Here, the story is the same as before. .NET goes in reverse through the regex and through the target string, but still processes alternation from left to right. Going backwards starting after "c", ... finds a match. Alternation is eager so the lookbehind succeeds immediately.

Java goes back one character. ... fails to match because "c" is the only character available. .. also fails. The lone dot then matches "c".

If you had (?<=(abc)|(de)|(f)) and the string "abc" in Java, then it would start before the "c". First abc fails to match "c", then de fails to match "c", and then f fails to match "c". Java then looks back one more character. abc fails to match "bc", de fails to match "bc", and f fails to match "bc". Going back one more character, abc matches "abc", and the lookbehind succeeds.

The reason Java doesn't support infinite repetition is that it would have to test the lookbehind regex at every character in the target string before the current matching position, which would be inefficient with long target strings. .NET only applies the lookbehind regex once, which is no more expensive than a lookahead.

— Adapted from email correspendence between Jan Goyvaerts and Steven Levithan, while working on Regular Expressions Cookbook, Second Edition

Miscellaneous notes:

Lookbehind is tentatively scheduled to be added in ECMAScript 6. Details of how it should work are currently under discussion on the es-discuss mailing list.
The JGsoft implementation is accessible via Just Great Software applications only (RegexBuddy, etc.).

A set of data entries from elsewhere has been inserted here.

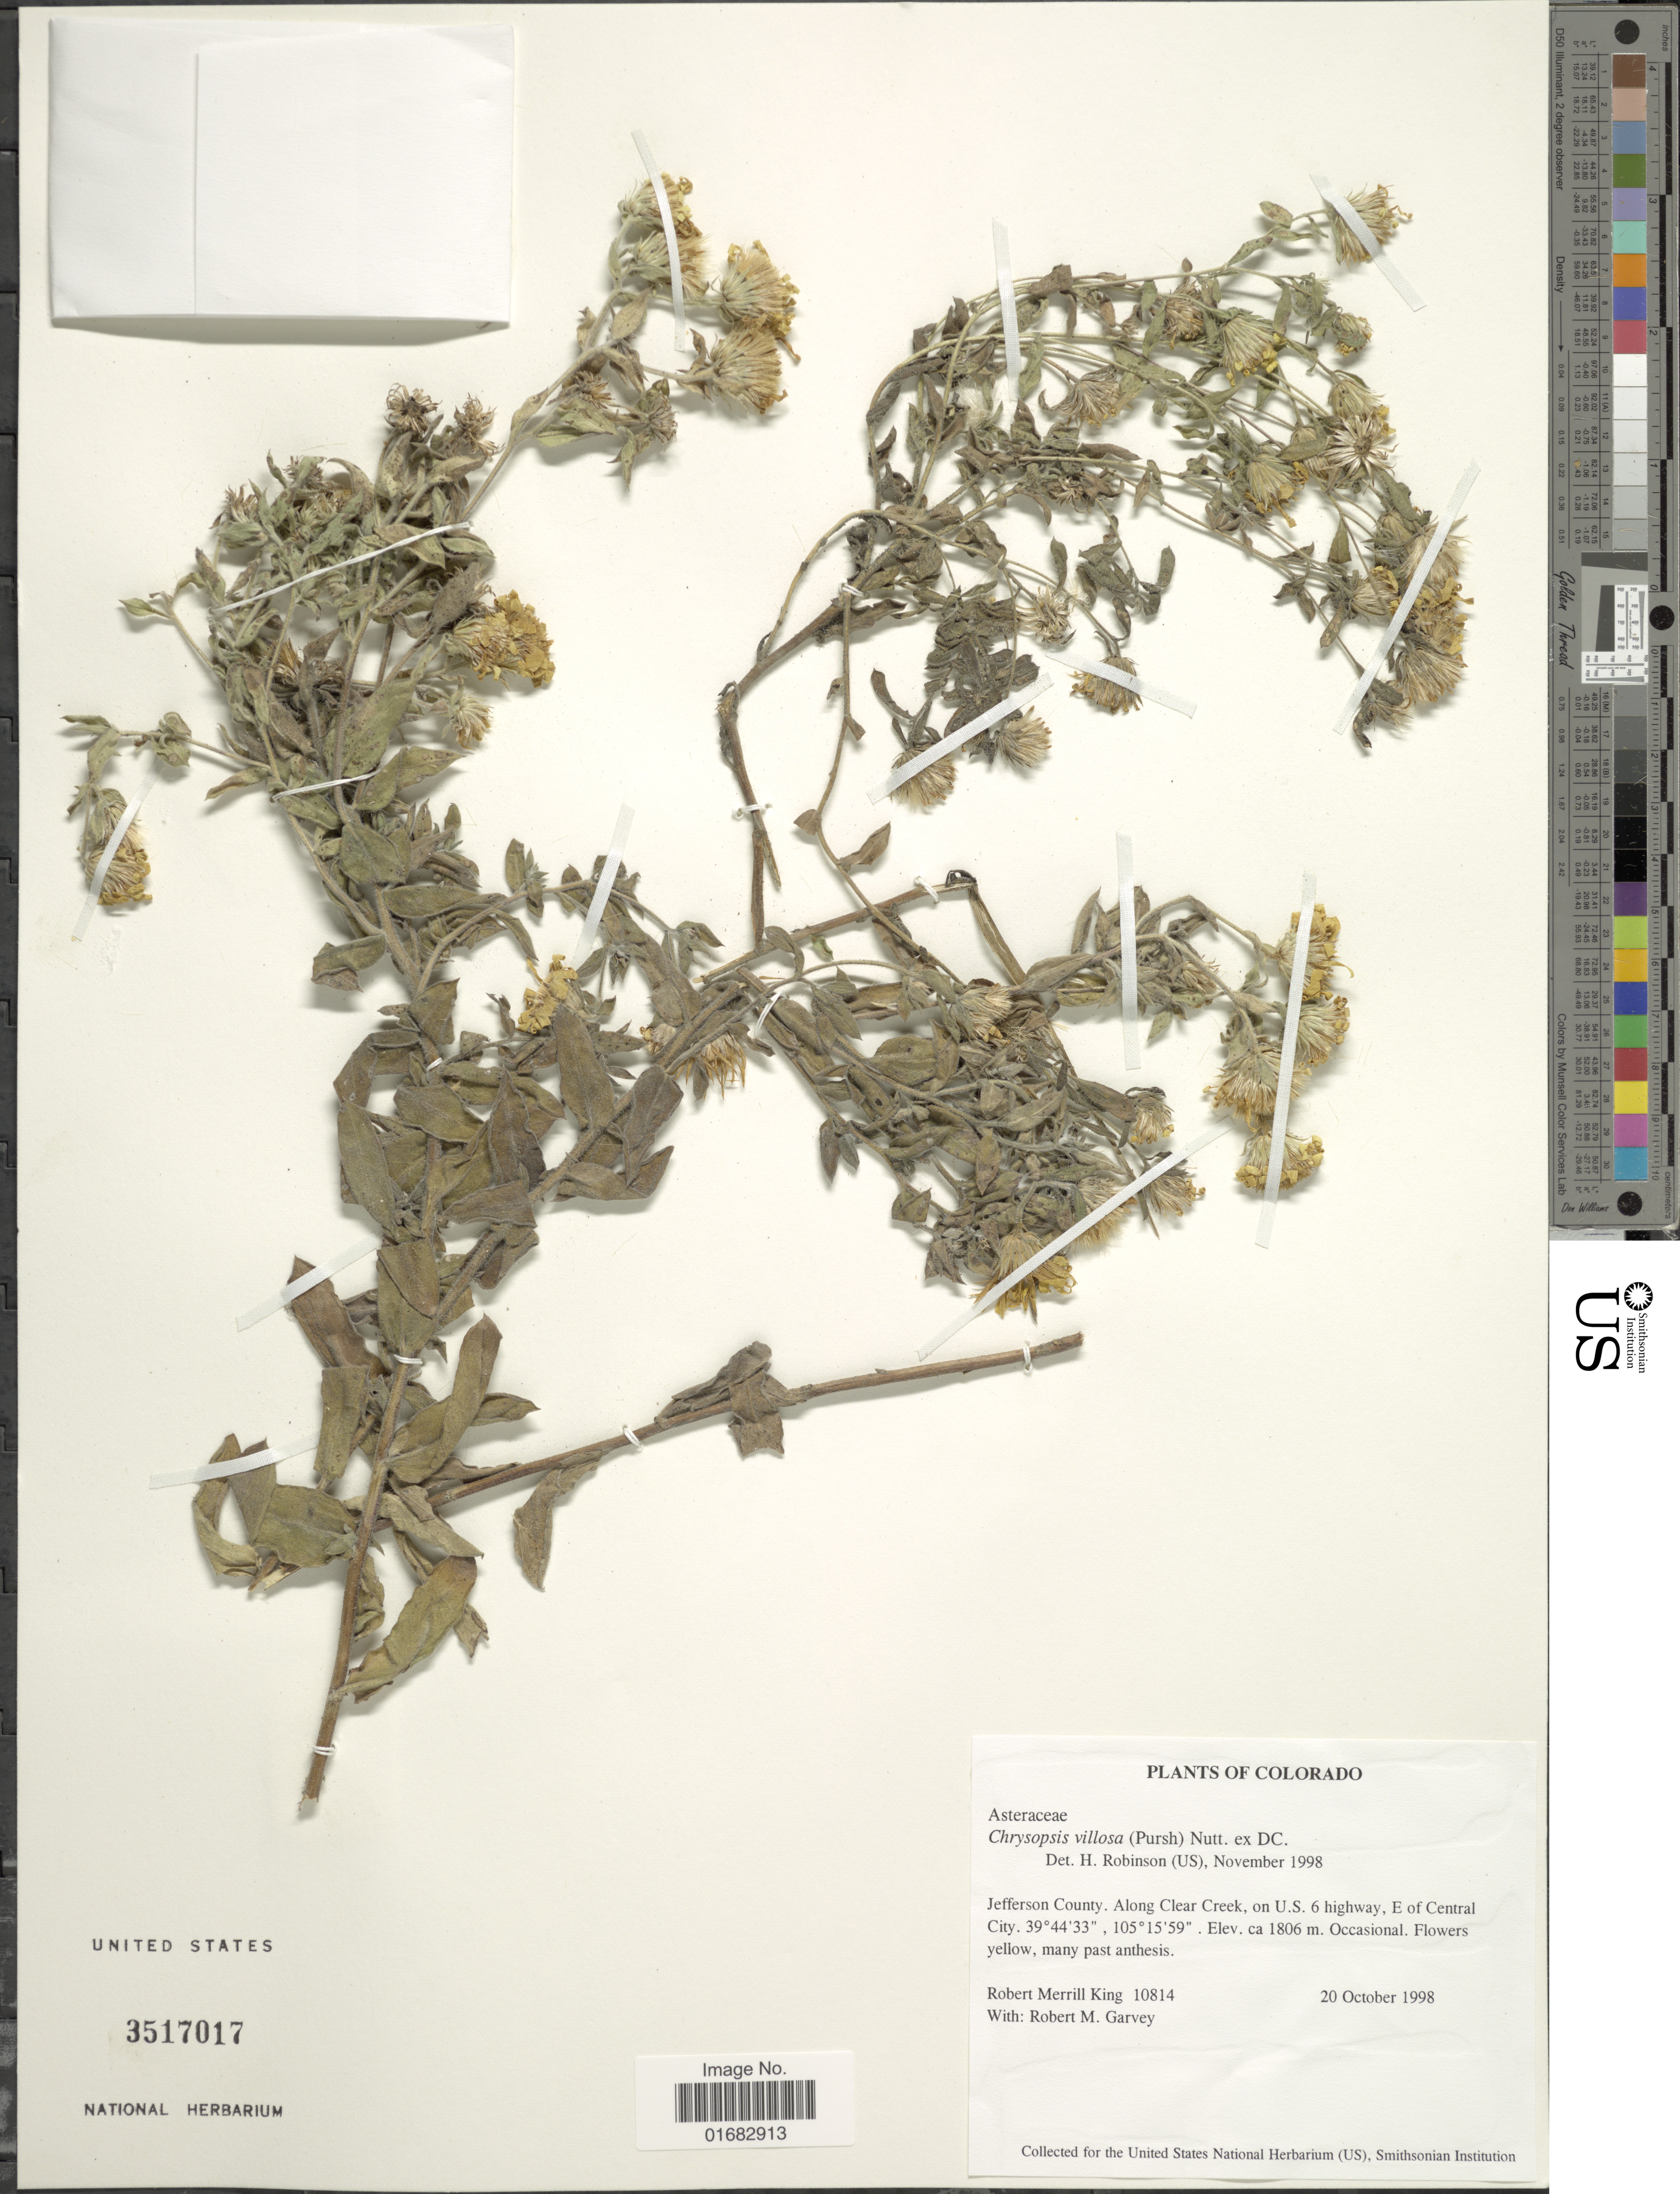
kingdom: Plantae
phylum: Tracheophyta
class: Magnoliopsida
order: Asterales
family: Asteraceae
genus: Heterotheca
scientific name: Heterotheca villosa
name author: (Pursh) Shinners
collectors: R. M. King & R. Garvey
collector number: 10814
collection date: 1998-10-20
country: United States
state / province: Colorado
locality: Jefferson County. Along Clear Creek, on U.S. 6 highway, E of Central City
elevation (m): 1806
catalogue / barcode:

The JGsoft implementation is able to emulate the limitations of lookbehind syntax in other regex flavors (e.g., differences in support of fixed-, finite-, and infinite-length repetition), but does not currently emulate Java's lookbehind behavior.
To do: Test Matthew Barnett's alternative Python regex module. Its documentation says it supports captures in variable-length lookbehind.
To do: Test ICU Regular Expressions. Its documentation says it supports finite-length lookbehind, without any further details.
To do: Add more tests (e.g., nested lookbehind).